Meanwhile, Aussie housing data on June 6 may influence AUD/USD trends. According to preliminary data, housing approvals jumped 3.1% month-on-month in April after falling 1.9% in March. Meanwhile, building permits slid 5.7% following a 7.1% slump in March.
A rebound in house approvals could support a rebound in building permits and rising demand for new builds. However, building permit trends remain crucial as not all approved developments proceed to construction.
Increased housing supply could dampen housing services inflation, supporting a more dovish RBA rate path and dragging AUD/USD toward $0.6450. Conversely, weakening supply may drive rents higher, potentially fueling inflation. In this scenario, the RBA could take a less dovish rate path, driving AUD/USD toward $0.6550.

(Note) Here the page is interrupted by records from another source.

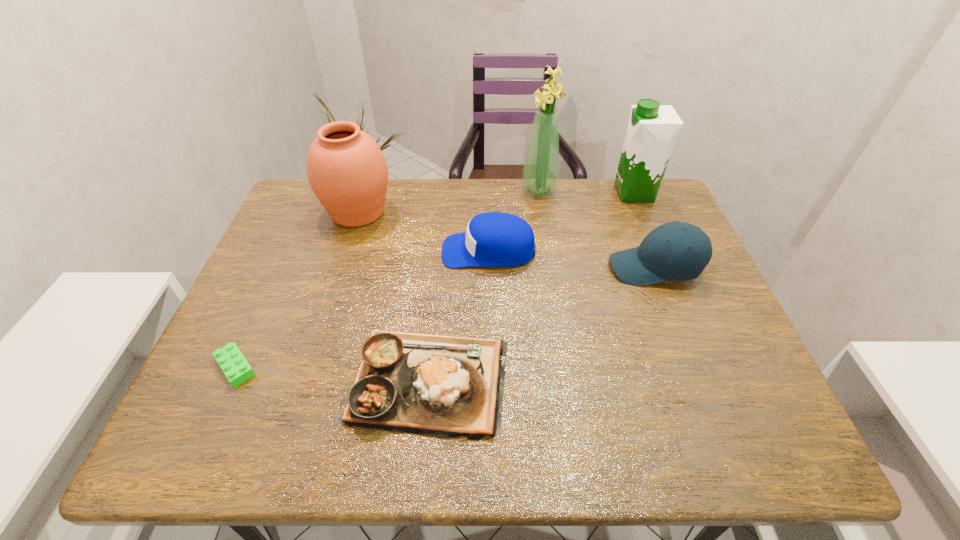
Identify the location of soya milk positioned at the right edge. (652, 130).

Find the location of a particular element. The height and width of the screenshot is (540, 960). baseball cap that is at the right edge is located at coordinates (676, 250).

This screenshot has height=540, width=960. I want to click on object that is at the far left corner, so click(347, 171).

You are a GUI agent. You are given a task and a screenshot of the screen. Output one action in this format:
    pyautogui.click(x=<x>, y=<y>)
    Task: Click on the object present at the far right corner
    The width and height of the screenshot is (960, 540).
    Given the screenshot: What is the action you would take?
    pyautogui.click(x=652, y=130)

I want to click on vacant space at the far edge of the desktop, so click(x=489, y=180).

You are a GUI agent. You are given a task and a screenshot of the screen. Output one action in this format:
    pyautogui.click(x=<x>, y=<y>)
    Task: Click on the free space at the left edge of the desktop
    
    Given the screenshot: What is the action you would take?
    pyautogui.click(x=252, y=386)

Identify the location of vacant space at the near right corner of the desktop. The height and width of the screenshot is (540, 960). (704, 442).

The width and height of the screenshot is (960, 540). Identify the location of free area in between the taller baseball cap and the soya milk. (644, 231).

The width and height of the screenshot is (960, 540). Find the location of `free space between the right baseball cap and the bouquet`. free space between the right baseball cap and the bouquet is located at coordinates (596, 229).

This screenshot has width=960, height=540. I want to click on free space between the bouquet and the urn, so click(448, 201).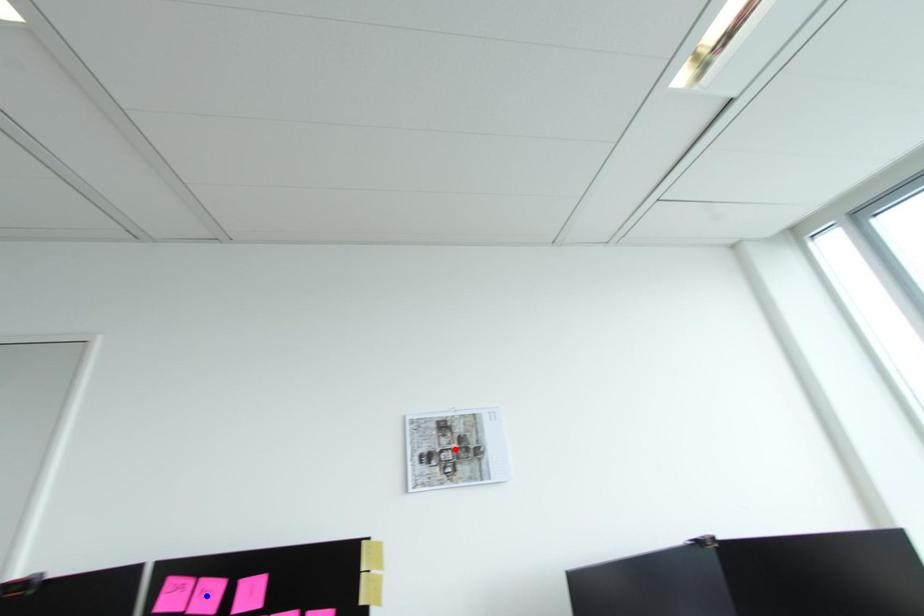
Question: In the image, two points are highlighted. Which point is nearer to the camera? Reply with the corresponding letter.

Choices:
 (A) blue point
 (B) red point

Answer: (A)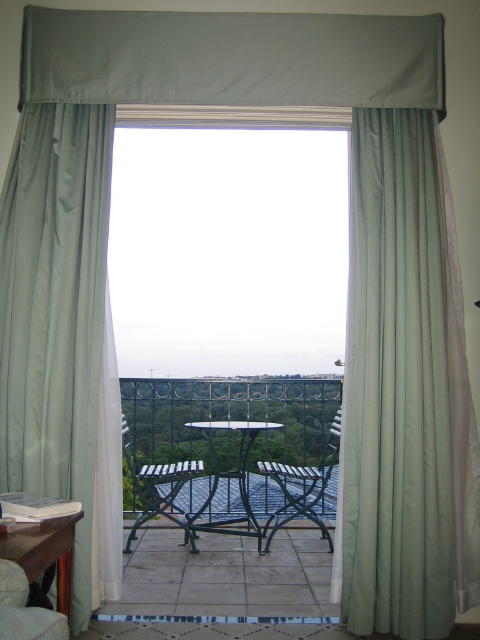
Can you confirm if metallic green armchair at center is positioned below metallic wrought iron table at center?

Correct, metallic green armchair at center is located below metallic wrought iron table at center.

Is metallic green armchair at center smaller than metallic wrought iron table at center?

Yes, metallic green armchair at center is smaller than metallic wrought iron table at center.

Who is more distant from viewer, (x=264, y=467) or (x=243, y=490)?

Point (x=243, y=490)

This screenshot has height=640, width=480. I want to click on metallic green armchair at center, so click(303, 486).

Is satin green curtain at left to the right of metallic green armchair at center from the viewer's perspective?

In fact, satin green curtain at left is to the left of metallic green armchair at center.

Does point (17, 420) come farther from viewer compared to point (273, 525)?

No, it is not.

Locate an element on the screen. This screenshot has width=480, height=640. satin green curtain at left is located at coordinates (56, 314).

Is wooden table at lower left below metallic blue armchair at center?

Actually, wooden table at lower left is above metallic blue armchair at center.

Is wooden table at lower left thinner than metallic blue armchair at center?

Yes.

Between point (54, 540) and point (167, 477), which one is positioned behind?

Point (167, 477)

You are a GUI agent. You are given a task and a screenshot of the screen. Output one action in this format:
    pyautogui.click(x=<x>, y=<y>)
    Task: Click on the wooden table at lower left
    The width and height of the screenshot is (480, 640).
    Given the screenshot: What is the action you would take?
    pyautogui.click(x=45, y=552)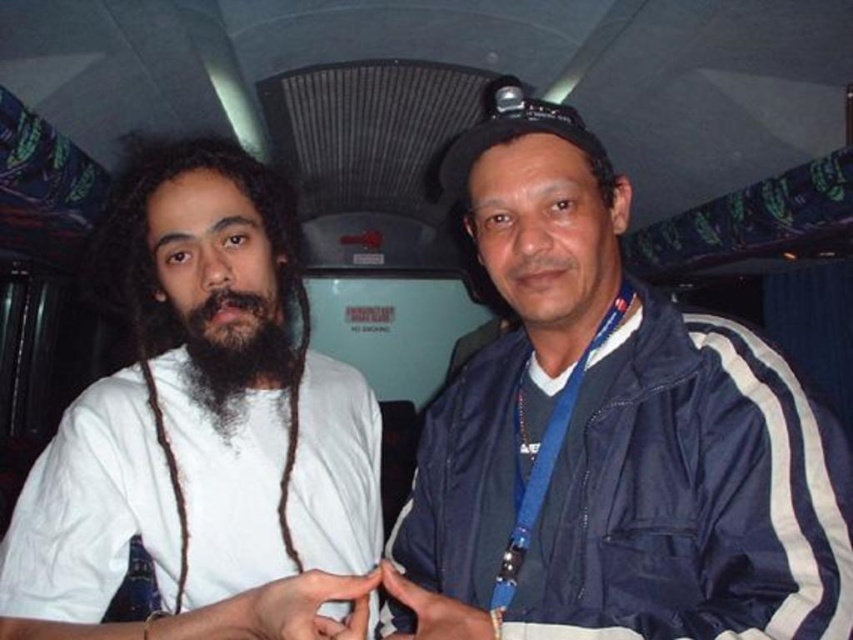
Question: Considering the relative positions of white matte shirt at left and black fuzzy beard at center in the image provided, where is white matte shirt at left located with respect to black fuzzy beard at center?

Choices:
 (A) below
 (B) above

Answer: (A)

Question: Which of these objects is positioned farthest from the white matte shirt at left?

Choices:
 (A) blue fabric jacket at right
 (B) black fuzzy beard at center

Answer: (A)

Question: Which object appears closest to the camera in this image?

Choices:
 (A) blue fabric jacket at right
 (B) black fuzzy beard at center

Answer: (A)

Question: Can you confirm if blue fabric jacket at right is positioned below black fuzzy beard at center?

Choices:
 (A) yes
 (B) no

Answer: (B)

Question: Among these points, which one is farthest from the camera?

Choices:
 (A) (450, 595)
 (B) (305, 323)
 (C) (96, 416)

Answer: (B)

Question: Is the position of blue fabric jacket at right less distant than that of black fuzzy beard at center?

Choices:
 (A) yes
 (B) no

Answer: (A)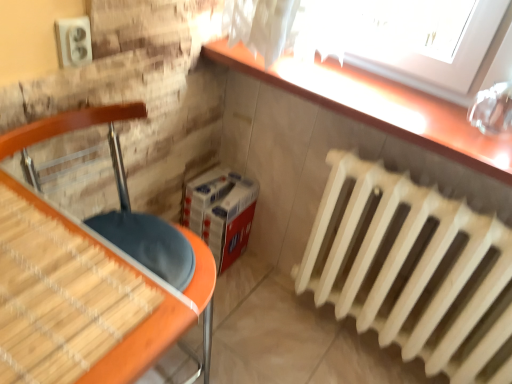
Identify the location of matte orange table at lower left. This screenshot has width=512, height=384. (x=83, y=297).

What is the approximate width of smooth wooden counter at upper right?

12.15 inches.

Image resolution: width=512 pixels, height=384 pixels. What are the coordinates of `white wooden radiator at lower right` in the screenshot? It's located at (413, 270).

Between white wooden radiator at lower right and smooth wooden counter at upper right, which one has more height?

With more height is white wooden radiator at lower right.

Based on their positions, is white wooden radiator at lower right located to the left or right of smooth wooden counter at upper right?

white wooden radiator at lower right is positioned on smooth wooden counter at upper right's right side.

From the image's perspective, is white wooden radiator at lower right located beneath smooth wooden counter at upper right?

Yes, from the image's perspective, white wooden radiator at lower right is beneath smooth wooden counter at upper right.

Considering the points (462, 318) and (375, 90), which point is behind, point (462, 318) or point (375, 90)?

Positioned behind is point (375, 90).

Which of these two, smooth wooden counter at upper right or matte orange table at lower left, is smaller?

Smaller between the two is smooth wooden counter at upper right.

Consider the image. Is matte orange table at lower left completely or partially inside smooth wooden counter at upper right?

Actually, matte orange table at lower left is outside smooth wooden counter at upper right.

In the image, is smooth wooden counter at upper right on the left side or the right side of matte orange table at lower left?

smooth wooden counter at upper right is positioned on matte orange table at lower left's right side.

From the image's perspective, is smooth wooden counter at upper right located beneath matte orange table at lower left?

Actually, smooth wooden counter at upper right appears above matte orange table at lower left in the image.

Can you confirm if matte orange table at lower left is smaller than smooth wooden counter at upper right?

No.

Based on the photo, is matte orange table at lower left taller or shorter than smooth wooden counter at upper right?

Considering their sizes, matte orange table at lower left has more height than smooth wooden counter at upper right.

Is matte orange table at lower left outside of smooth wooden counter at upper right?

That's correct, matte orange table at lower left is outside of smooth wooden counter at upper right.

Does matte orange table at lower left turn towards smooth wooden counter at upper right?

No, matte orange table at lower left is not turned towards smooth wooden counter at upper right.

Locate an element on the screen. This screenshot has height=384, width=512. furniture in front of the white wooden radiator at lower right is located at coordinates (83, 297).

From the image's perspective, is matte orange table at lower left positioned above or below white wooden radiator at lower right?

From the image's perspective, matte orange table at lower left appears above white wooden radiator at lower right.

From the image's perspective, which is below, white wooden radiator at lower right or matte orange table at lower left?

white wooden radiator at lower right, from the image's perspective.

Where is `radiator behind the matte orange table at lower left`? This screenshot has height=384, width=512. radiator behind the matte orange table at lower left is located at coordinates 413,270.

Is white wooden radiator at lower right completely or partially outside of matte orange table at lower left?

That's correct, white wooden radiator at lower right is outside of matte orange table at lower left.

Is white wooden radiator at lower right at the right side of matte orange table at lower left?

Indeed, white wooden radiator at lower right is positioned on the right side of matte orange table at lower left.

Is smooth wooden counter at upper right looking in the opposite direction of white wooden radiator at lower right?

No, white wooden radiator at lower right is not at the back of smooth wooden counter at upper right.

Is smooth wooden counter at upper right spatially inside white wooden radiator at lower right, or outside of it?

smooth wooden counter at upper right is outside white wooden radiator at lower right.

Is point (338, 98) farther from camera compared to point (490, 247)?

Yes, it is.

Considering the relative sizes of smooth wooden counter at upper right and white wooden radiator at lower right in the image provided, is smooth wooden counter at upper right bigger than white wooden radiator at lower right?

No, smooth wooden counter at upper right is not bigger than white wooden radiator at lower right.

The height and width of the screenshot is (384, 512). I want to click on radiator below the smooth wooden counter at upper right (from the image's perspective), so click(413, 270).

Identify the location of counter top behind the matte orange table at lower left. (378, 106).

When comparing their distances from smooth wooden counter at upper right, does white wooden radiator at lower right or matte orange table at lower left seem further?

matte orange table at lower left.

Considering their positions, is matte orange table at lower left positioned further to white wooden radiator at lower right than smooth wooden counter at upper right?

Among the two, matte orange table at lower left is located further to white wooden radiator at lower right.

Which object lies further to the anchor point white wooden radiator at lower right, smooth wooden counter at upper right or matte orange table at lower left?

matte orange table at lower left is positioned further to the anchor white wooden radiator at lower right.

Looking at the image, which one is located closer to matte orange table at lower left, white wooden radiator at lower right or smooth wooden counter at upper right?

Based on the image, smooth wooden counter at upper right appears to be nearer to matte orange table at lower left.

Estimate the real-world distances between objects in this image. Which object is further from smooth wooden counter at upper right, matte orange table at lower left or white wooden radiator at lower right?

matte orange table at lower left is further to smooth wooden counter at upper right.

Estimate the real-world distances between objects in this image. Which object is further from matte orange table at lower left, smooth wooden counter at upper right or white wooden radiator at lower right?

Based on the image, white wooden radiator at lower right appears to be further to matte orange table at lower left.

You are a GUI agent. You are given a task and a screenshot of the screen. Output one action in this format:
    pyautogui.click(x=<x>, y=<y>)
    Task: Click on the counter top between matte orange table at lower left and white wooden radiator at lower right
    Image resolution: width=512 pixels, height=384 pixels.
    Given the screenshot: What is the action you would take?
    pyautogui.click(x=378, y=106)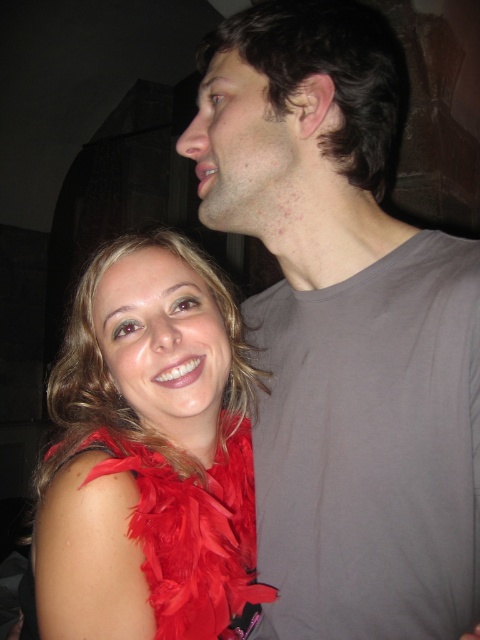
Question: Can you confirm if gray matte t-shirt at upper right is positioned above feather boa at left?

Choices:
 (A) no
 (B) yes

Answer: (B)

Question: Can you confirm if gray matte t-shirt at upper right is positioned to the right of feather boa at left?

Choices:
 (A) yes
 (B) no

Answer: (A)

Question: Which object is farther from the camera taking this photo?

Choices:
 (A) feather boa at left
 (B) gray matte t-shirt at upper right

Answer: (A)

Question: Which object is farther from the camera taking this photo?

Choices:
 (A) feather boa at left
 (B) gray matte t-shirt at upper right

Answer: (A)

Question: Which point appears farthest from the camera in this image?

Choices:
 (A) (82, 506)
 (B) (346, 493)

Answer: (A)

Question: Can you confirm if gray matte t-shirt at upper right is thinner than feather boa at left?

Choices:
 (A) no
 (B) yes

Answer: (B)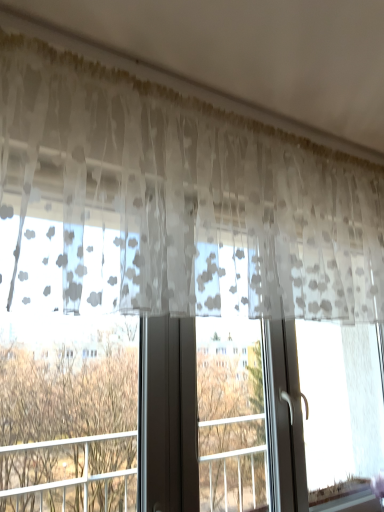
This screenshot has width=384, height=512. What do you see at coordinates (67, 417) in the screenshot?
I see `brown leafy tree at left` at bounding box center [67, 417].

Where is `brown leafy tree at left`? brown leafy tree at left is located at coordinates (67, 417).

From the picture: What is the approximate width of transparent floral-patterned curtain at upper center?

It is 11.47 inches.

Identify the location of transparent floral-patterned curtain at upper center. The width and height of the screenshot is (384, 512). (186, 193).

This screenshot has width=384, height=512. What do you see at coordinates (186, 193) in the screenshot?
I see `transparent floral-patterned curtain at upper center` at bounding box center [186, 193].

Find the location of `brown leafy tree at left`. brown leafy tree at left is located at coordinates (67, 417).

Is brown leafy tree at left to the left or to the right of transparent floral-patterned curtain at upper center in the image?

From the image, it's evident that brown leafy tree at left is to the left of transparent floral-patterned curtain at upper center.

Considering the positions of objects brown leafy tree at left and transparent floral-patterned curtain at upper center in the image provided, who is in front, brown leafy tree at left or transparent floral-patterned curtain at upper center?

Positioned in front is transparent floral-patterned curtain at upper center.

Does point (5, 408) lie behind point (304, 242)?

No.

From the image's perspective, is brown leafy tree at left on transparent floral-patterned curtain at upper center?

Actually, brown leafy tree at left appears below transparent floral-patterned curtain at upper center in the image.

From a real-world perspective, is brown leafy tree at left physically located above or below transparent floral-patterned curtain at upper center?

brown leafy tree at left is below transparent floral-patterned curtain at upper center.

Consider the image. Considering the relative sizes of brown leafy tree at left and transparent floral-patterned curtain at upper center in the image provided, is brown leafy tree at left thinner than transparent floral-patterned curtain at upper center?

Indeed, brown leafy tree at left has a lesser width compared to transparent floral-patterned curtain at upper center.

Considering the sizes of objects brown leafy tree at left and transparent floral-patterned curtain at upper center in the image provided, who is taller, brown leafy tree at left or transparent floral-patterned curtain at upper center?

Standing taller between the two is transparent floral-patterned curtain at upper center.

Considering the relative sizes of brown leafy tree at left and transparent floral-patterned curtain at upper center in the image provided, is brown leafy tree at left bigger than transparent floral-patterned curtain at upper center?

Incorrect, brown leafy tree at left is not larger than transparent floral-patterned curtain at upper center.

Is brown leafy tree at left completely or partially outside of transparent floral-patterned curtain at upper center?

Yes, brown leafy tree at left is outside of transparent floral-patterned curtain at upper center.

In the scene shown: Is brown leafy tree at left not near transparent floral-patterned curtain at upper center?

No.

In the scene shown: Could you tell me if brown leafy tree at left is turned towards transparent floral-patterned curtain at upper center?

No, brown leafy tree at left is not facing towards transparent floral-patterned curtain at upper center.

Where is `tree on the left of transparent floral-patterned curtain at upper center`? The width and height of the screenshot is (384, 512). tree on the left of transparent floral-patterned curtain at upper center is located at coordinates (67, 417).

Considering the positions of objects transparent floral-patterned curtain at upper center and brown leafy tree at left in the image provided, who is more to the right, transparent floral-patterned curtain at upper center or brown leafy tree at left?

transparent floral-patterned curtain at upper center.

Is transparent floral-patterned curtain at upper center further to camera compared to brown leafy tree at left?

That is False.

Between point (40, 85) and point (8, 445), which one is positioned in front?

The point (40, 85) is more forward.

Consider the image. From the image's perspective, is transparent floral-patterned curtain at upper center under brown leafy tree at left?

No, from the image's perspective, transparent floral-patterned curtain at upper center is not beneath brown leafy tree at left.

From a real-world perspective, is transparent floral-patterned curtain at upper center physically located above or below brown leafy tree at left?

Clearly, from a real-world perspective, transparent floral-patterned curtain at upper center is above brown leafy tree at left.

In the scene shown: Can you confirm if transparent floral-patterned curtain at upper center is thinner than brown leafy tree at left?

In fact, transparent floral-patterned curtain at upper center might be wider than brown leafy tree at left.

Who is shorter, transparent floral-patterned curtain at upper center or brown leafy tree at left?

brown leafy tree at left.

Considering the sizes of objects transparent floral-patterned curtain at upper center and brown leafy tree at left in the image provided, who is smaller, transparent floral-patterned curtain at upper center or brown leafy tree at left?

With smaller size is brown leafy tree at left.

Do you think transparent floral-patterned curtain at upper center is within brown leafy tree at left, or outside of it?

transparent floral-patterned curtain at upper center is located beyond the bounds of brown leafy tree at left.

Are transparent floral-patterned curtain at upper center and brown leafy tree at left located far from each other?

No, transparent floral-patterned curtain at upper center is in close proximity to brown leafy tree at left.

Is transparent floral-patterned curtain at upper center facing away from brown leafy tree at left?

No, brown leafy tree at left is not at the back of transparent floral-patterned curtain at upper center.

The height and width of the screenshot is (512, 384). Find the location of `curtain above the brown leafy tree at left (from a real-world perspective)`. curtain above the brown leafy tree at left (from a real-world perspective) is located at coordinates (186, 193).

Locate an element on the screen. tree that appears behind the transparent floral-patterned curtain at upper center is located at coordinates (67, 417).

Image resolution: width=384 pixels, height=512 pixels. Identify the location of tree that is below the transparent floral-patterned curtain at upper center (from the image's perspective). (67, 417).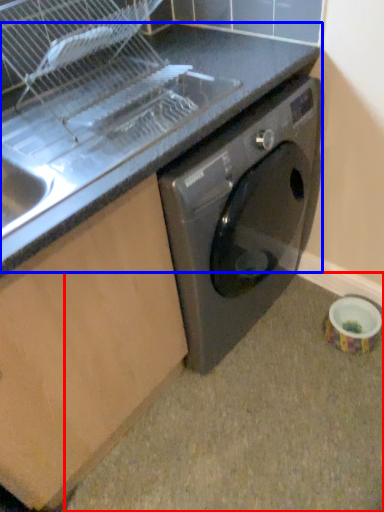
Question: Which object is closer to the camera taking this photo, granite (highlighted by a red box) or counter top (highlighted by a blue box)?

Choices:
 (A) granite
 (B) counter top

Answer: (B)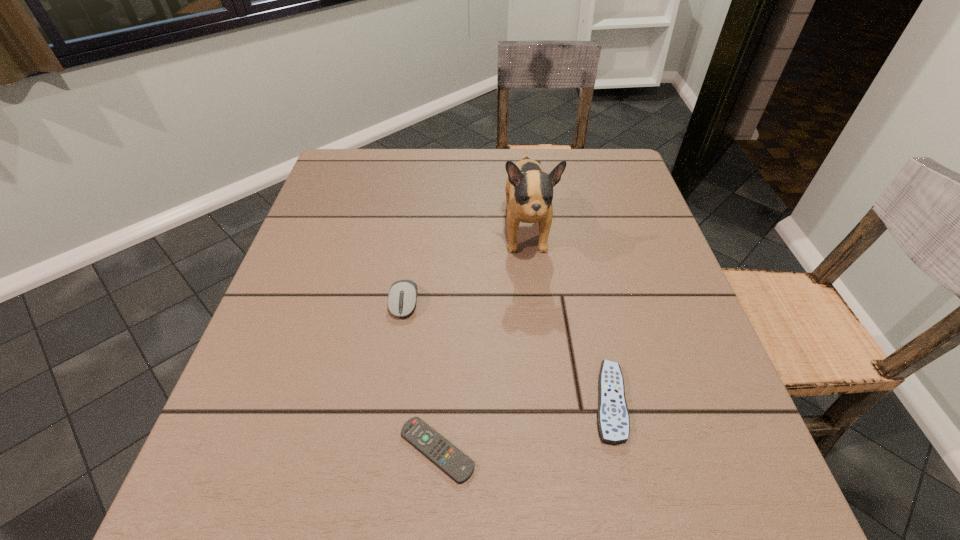
Where is `free location located 0.060m on the right of the second shortest object`? This screenshot has width=960, height=540. free location located 0.060m on the right of the second shortest object is located at coordinates (663, 402).

Where is `free region located 0.280m on the right of the shortest object`? This screenshot has height=540, width=960. free region located 0.280m on the right of the shortest object is located at coordinates (658, 450).

What are the coordinates of `object present at the near edge` in the screenshot? It's located at (457, 465).

In the image, there is a desktop. Where is `vacant space at the far edge`? Image resolution: width=960 pixels, height=540 pixels. vacant space at the far edge is located at coordinates (492, 180).

This screenshot has height=540, width=960. I want to click on blank area at the near edge, so (x=564, y=478).

You are a GUI agent. You are given a task and a screenshot of the screen. Output one action in this format:
    pyautogui.click(x=<x>, y=<y>)
    Task: Click on the free region at the left edge of the desktop
    The image size is (960, 540).
    Given the screenshot: What is the action you would take?
    pyautogui.click(x=307, y=389)

I want to click on vacant space at the right edge of the desktop, so click(671, 319).

In the image, there is a desktop. Find the location of `vacant space at the far left corner`. vacant space at the far left corner is located at coordinates point(387,150).

The width and height of the screenshot is (960, 540). In order to click on blank space at the far right corner in this screenshot , I will do `click(585, 171)`.

Locate an element on the screen. The width and height of the screenshot is (960, 540). unoccupied position between the third tallest object and the puppy is located at coordinates (567, 317).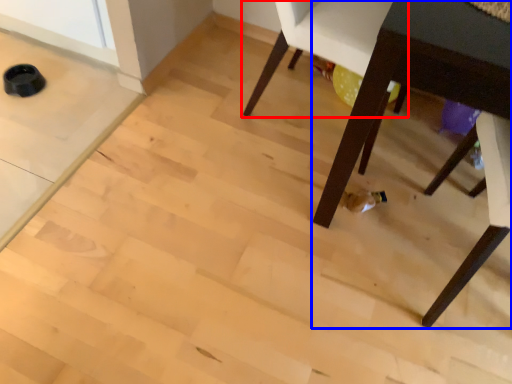
Question: Which point is further to the camera, chair (highlighted by a red box) or table (highlighted by a blue box)?

Choices:
 (A) chair
 (B) table

Answer: (A)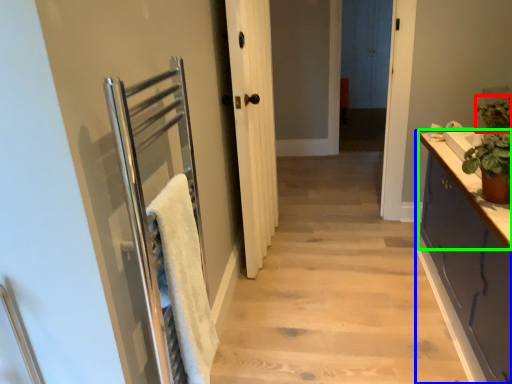
Question: Estimate the real-world distances between objects in this image. Which object is farther from plant (highlighted by a red box), cabinetry (highlighted by a blue box) or counter top (highlighted by a green box)?

Choices:
 (A) cabinetry
 (B) counter top

Answer: (A)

Later today, US labor market data will drive US-Aussie interest rate differentials and AUD/USD. A stronger-than-expected US Jobs Report would temper Fed rate cut bets and widen the US-Aussie interest rate differential in favor of the US dollar. A widening rate differential may push AUD/USD below $0.6450 toward the 200-day and 50-day EMAs.
Conversely, weaker data may narrow the rate differential and drive AUD/USD above $0.6550 toward $0.66.
Beyond the economic data, Fed commentary and trade headlines will continue to fuel AUD/USD volatility.